70 Prozent aller Schweizerinnen und Schweizer befürworten eine Flugticketabgabe. Aber nur fünf Prozent CO2-kompensieren ihren Flug. Das tönt auf den ersten Blick nach Verlogenheit. Ist es aber nicht. Es ist vielmehr ein klarer Ruf nach einem System Change. Und eine Absage an die faule Ausrede namens Eigenverantwortung. Es ist eben nicht so, dass die eigenverantwortliche CO2-Kompensation eine moralische Angelegenheit wäre, quasi BürgerInnenpflicht. Und schon gar nicht wird das in der Bevölkerung derart ideologisch aufgeladen, wie das der Liberalismus tut.
Sondern es ist einerseits viel bequemer, wenn man nicht noch irgendwo auf dem Formular ein Kästchen für die Kompensation ankreuzen muss, sondern wenn die Flugticketpreise die Kompensation bereits enthalten. Zweitens ist das viel gerechter, weil dann alle mehr bezahlen müssen und nicht nur ich. Drittens ist es effektiver, weil der Anreiz anders gesetzt wird. Und viertens merken die meisten Menschen sehr wohl, dass die systemische Änderung mehr bringt als eine individuelle. Genau wie klug gesetzte Verbote übrigens, wäre dem anzufügen. Zudem ist das regulierte Leben eine alltägliche Realität. Es fragt sich ja nicht, in welchem Ausmass, es fragt sich nur: Durch wen? Gerade wieder haben wir am WEF vorgeführt bekommen, wer uns tagtäglich reguliert. Nicht zu knapp und komplett undemokratisch. Hofberichterstattungsmässig begleitet durch die Embedded Press. Und gehöbelet durch den Bundesrat.
Letzthin lief auf SRF dazu der ultimative Dokumentarfilm zum 50-jährigen WEF, leider mal wieder abends spät. Die Schlüsselszene: Man sieht einen Sitzungsraum mit grossem Tisch, und in der Mitte thronte Trump. Rund um ihn herum die absolute Spitzencrew der globalen Grossfirmen-CEOs. Alle waren sie da, die mächtigen Männer der höchstdotierten Firmen, von Nestlé bis Apple. Und dann gings los. Reihum durfte jeder, wie die Schulerbuben vor dem Samichlaus, sein Sprüchli aufsagen, und das ging stereotyp so: Ich bin der und der und habe in letzter Zeit so und so viele Milliarden in den USA investiert… und dann unterbrach ihn der Trump auch schon, weil mehr interessierte ihn ja gar nicht, und er lobte den braven Knaben und straffte dann den Bauch, damit ihn der nächste pinseln konnte.
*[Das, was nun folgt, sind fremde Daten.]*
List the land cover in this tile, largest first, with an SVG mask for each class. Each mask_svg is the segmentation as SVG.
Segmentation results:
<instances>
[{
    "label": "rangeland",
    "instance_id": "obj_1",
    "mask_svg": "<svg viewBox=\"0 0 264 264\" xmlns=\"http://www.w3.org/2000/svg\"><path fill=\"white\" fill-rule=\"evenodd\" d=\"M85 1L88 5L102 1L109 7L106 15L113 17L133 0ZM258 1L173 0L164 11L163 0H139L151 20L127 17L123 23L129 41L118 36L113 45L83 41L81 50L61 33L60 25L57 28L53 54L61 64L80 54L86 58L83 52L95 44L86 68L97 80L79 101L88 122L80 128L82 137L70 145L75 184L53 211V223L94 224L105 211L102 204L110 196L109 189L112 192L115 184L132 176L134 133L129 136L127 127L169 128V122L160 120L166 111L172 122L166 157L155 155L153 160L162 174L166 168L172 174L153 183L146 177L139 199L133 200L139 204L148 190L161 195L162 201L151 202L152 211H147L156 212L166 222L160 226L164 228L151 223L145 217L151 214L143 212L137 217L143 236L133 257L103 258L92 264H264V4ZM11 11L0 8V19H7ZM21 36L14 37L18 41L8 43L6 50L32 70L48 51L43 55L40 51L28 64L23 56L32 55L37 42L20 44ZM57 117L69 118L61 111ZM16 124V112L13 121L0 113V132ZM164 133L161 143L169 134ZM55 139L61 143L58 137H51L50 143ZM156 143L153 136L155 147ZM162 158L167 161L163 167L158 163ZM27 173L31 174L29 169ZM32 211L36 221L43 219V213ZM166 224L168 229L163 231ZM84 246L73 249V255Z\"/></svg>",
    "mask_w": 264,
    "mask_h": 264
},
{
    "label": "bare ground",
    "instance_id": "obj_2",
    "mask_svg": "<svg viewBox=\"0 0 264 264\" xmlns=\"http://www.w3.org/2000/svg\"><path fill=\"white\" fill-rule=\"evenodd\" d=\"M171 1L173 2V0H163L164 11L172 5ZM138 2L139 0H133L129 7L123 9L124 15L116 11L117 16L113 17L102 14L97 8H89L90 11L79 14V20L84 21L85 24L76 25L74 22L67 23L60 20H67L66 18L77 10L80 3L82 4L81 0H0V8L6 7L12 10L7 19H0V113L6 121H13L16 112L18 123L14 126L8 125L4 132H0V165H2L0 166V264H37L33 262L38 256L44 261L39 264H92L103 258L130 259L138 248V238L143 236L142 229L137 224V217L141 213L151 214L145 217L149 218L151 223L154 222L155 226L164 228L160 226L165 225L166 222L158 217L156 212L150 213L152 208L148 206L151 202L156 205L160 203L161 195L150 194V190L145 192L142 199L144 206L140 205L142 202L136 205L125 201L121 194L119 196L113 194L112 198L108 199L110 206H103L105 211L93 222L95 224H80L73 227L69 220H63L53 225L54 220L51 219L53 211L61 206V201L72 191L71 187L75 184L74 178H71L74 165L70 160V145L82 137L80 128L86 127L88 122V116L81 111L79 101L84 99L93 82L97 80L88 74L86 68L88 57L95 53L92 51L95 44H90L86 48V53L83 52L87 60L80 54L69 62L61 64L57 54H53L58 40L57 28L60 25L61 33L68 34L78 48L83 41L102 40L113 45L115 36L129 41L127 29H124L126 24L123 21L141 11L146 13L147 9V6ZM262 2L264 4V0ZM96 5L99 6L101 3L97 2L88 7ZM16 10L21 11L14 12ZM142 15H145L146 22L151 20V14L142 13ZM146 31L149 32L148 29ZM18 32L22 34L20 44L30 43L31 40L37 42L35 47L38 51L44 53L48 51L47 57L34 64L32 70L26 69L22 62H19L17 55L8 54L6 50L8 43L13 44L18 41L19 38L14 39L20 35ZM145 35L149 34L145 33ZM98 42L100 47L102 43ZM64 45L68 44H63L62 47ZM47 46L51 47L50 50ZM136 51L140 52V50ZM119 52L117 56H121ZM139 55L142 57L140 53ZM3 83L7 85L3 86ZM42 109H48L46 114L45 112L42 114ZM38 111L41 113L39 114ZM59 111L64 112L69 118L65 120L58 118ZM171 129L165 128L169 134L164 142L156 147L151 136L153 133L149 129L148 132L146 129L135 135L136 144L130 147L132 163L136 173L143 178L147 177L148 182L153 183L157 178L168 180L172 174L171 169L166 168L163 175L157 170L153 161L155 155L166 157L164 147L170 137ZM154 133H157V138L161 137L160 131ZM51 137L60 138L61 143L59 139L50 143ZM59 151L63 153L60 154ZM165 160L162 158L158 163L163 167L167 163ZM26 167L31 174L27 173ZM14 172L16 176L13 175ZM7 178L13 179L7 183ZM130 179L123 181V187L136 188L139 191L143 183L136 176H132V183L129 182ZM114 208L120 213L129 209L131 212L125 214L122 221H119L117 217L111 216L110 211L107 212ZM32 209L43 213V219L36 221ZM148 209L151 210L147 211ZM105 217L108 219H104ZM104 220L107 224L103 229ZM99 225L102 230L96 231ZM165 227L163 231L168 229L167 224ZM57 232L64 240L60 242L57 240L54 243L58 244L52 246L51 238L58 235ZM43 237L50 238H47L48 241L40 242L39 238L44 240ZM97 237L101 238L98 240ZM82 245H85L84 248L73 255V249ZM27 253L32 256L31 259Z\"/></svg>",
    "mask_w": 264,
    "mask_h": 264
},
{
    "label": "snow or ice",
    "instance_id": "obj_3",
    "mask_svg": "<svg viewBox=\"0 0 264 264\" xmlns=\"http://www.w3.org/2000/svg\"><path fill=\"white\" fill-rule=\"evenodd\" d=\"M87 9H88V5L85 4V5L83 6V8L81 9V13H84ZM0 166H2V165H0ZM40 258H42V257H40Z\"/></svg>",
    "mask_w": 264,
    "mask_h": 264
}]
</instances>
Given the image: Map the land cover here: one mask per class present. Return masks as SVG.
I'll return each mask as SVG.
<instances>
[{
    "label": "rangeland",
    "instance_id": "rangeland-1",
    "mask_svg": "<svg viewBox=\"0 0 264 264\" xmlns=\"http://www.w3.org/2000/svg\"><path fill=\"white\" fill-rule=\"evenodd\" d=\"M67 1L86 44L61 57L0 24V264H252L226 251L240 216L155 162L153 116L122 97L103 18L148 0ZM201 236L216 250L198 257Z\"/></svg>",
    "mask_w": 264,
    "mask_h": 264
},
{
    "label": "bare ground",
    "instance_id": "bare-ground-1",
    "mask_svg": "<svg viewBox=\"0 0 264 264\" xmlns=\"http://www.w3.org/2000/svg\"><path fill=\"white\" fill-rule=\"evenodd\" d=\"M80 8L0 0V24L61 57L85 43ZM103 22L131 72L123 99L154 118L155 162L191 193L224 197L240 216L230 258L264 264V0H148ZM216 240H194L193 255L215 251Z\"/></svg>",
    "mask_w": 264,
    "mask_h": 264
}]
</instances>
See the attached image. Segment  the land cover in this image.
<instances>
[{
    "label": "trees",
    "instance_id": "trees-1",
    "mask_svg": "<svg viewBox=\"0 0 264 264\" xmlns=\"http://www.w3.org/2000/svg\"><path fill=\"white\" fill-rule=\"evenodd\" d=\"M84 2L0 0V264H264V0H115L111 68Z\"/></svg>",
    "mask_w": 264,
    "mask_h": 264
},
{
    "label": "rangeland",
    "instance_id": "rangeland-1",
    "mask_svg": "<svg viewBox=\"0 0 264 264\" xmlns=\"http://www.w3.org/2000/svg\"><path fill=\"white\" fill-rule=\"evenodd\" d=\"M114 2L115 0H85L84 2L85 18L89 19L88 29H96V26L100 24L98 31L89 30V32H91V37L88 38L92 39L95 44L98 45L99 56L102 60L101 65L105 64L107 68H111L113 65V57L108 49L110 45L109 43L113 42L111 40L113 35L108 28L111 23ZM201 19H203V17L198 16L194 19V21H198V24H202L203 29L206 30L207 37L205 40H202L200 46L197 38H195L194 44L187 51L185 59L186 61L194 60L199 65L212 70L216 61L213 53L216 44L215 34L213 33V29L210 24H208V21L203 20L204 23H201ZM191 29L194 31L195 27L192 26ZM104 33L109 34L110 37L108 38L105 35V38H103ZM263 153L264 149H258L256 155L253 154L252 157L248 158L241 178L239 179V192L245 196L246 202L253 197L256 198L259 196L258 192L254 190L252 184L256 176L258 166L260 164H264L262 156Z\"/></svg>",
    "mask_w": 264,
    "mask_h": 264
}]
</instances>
Reihum, wie gesagt. Und man sass vor der Glotze und tat ebenso. Mit offenem Mund. Ja klar, naiv, ich weiss, aber müssen denn die Mächtigen, bloss weil sie vergessen haben, dass eine Kamera im Raum anwesend ist, gleich alle Scham verlieren?
Aber nun gut, es war lehrreich. Das System funktioniert, zumindest auf der einen Seite. Und ein kleines bisschen Hoffnung ist ja auch in dieser Nachricht: Wenn Blackrock und andere Grossinvestoren aus Gründen, die uns allen ein Rätsel sein werden, mal beschliessen sollten, all diese Firmen nicht mehr zu unterstützen, nicht mehr in fossile Energien und braune Ärsche zu investieren, sondern in risikoärmere Technik, fortschrittlichere Regierungen und erneuerbare Ressourcen, aus dem einfachen Grund, weil hier mehr zu verdienen ist, dann könnte sich das Klimablatt durchaus schnell wenden. Oder sagen wir mal: schneller. Vielleicht sogar innert nützlicher Frist. Vermutlich hätten wir dann zwar einen System Change ohne Change. Und nicht mal daran mag ich glauben, aber ich sag mal: Reden wir drüber, wenn’s soweit ist. Vermutlich finden die Mächtigen der Welt ja eh nie einen Ausweg aus den Enddärmen der Trumps dieser Welt. Aber dort, pardon für dieses Bild, spielt die Musik.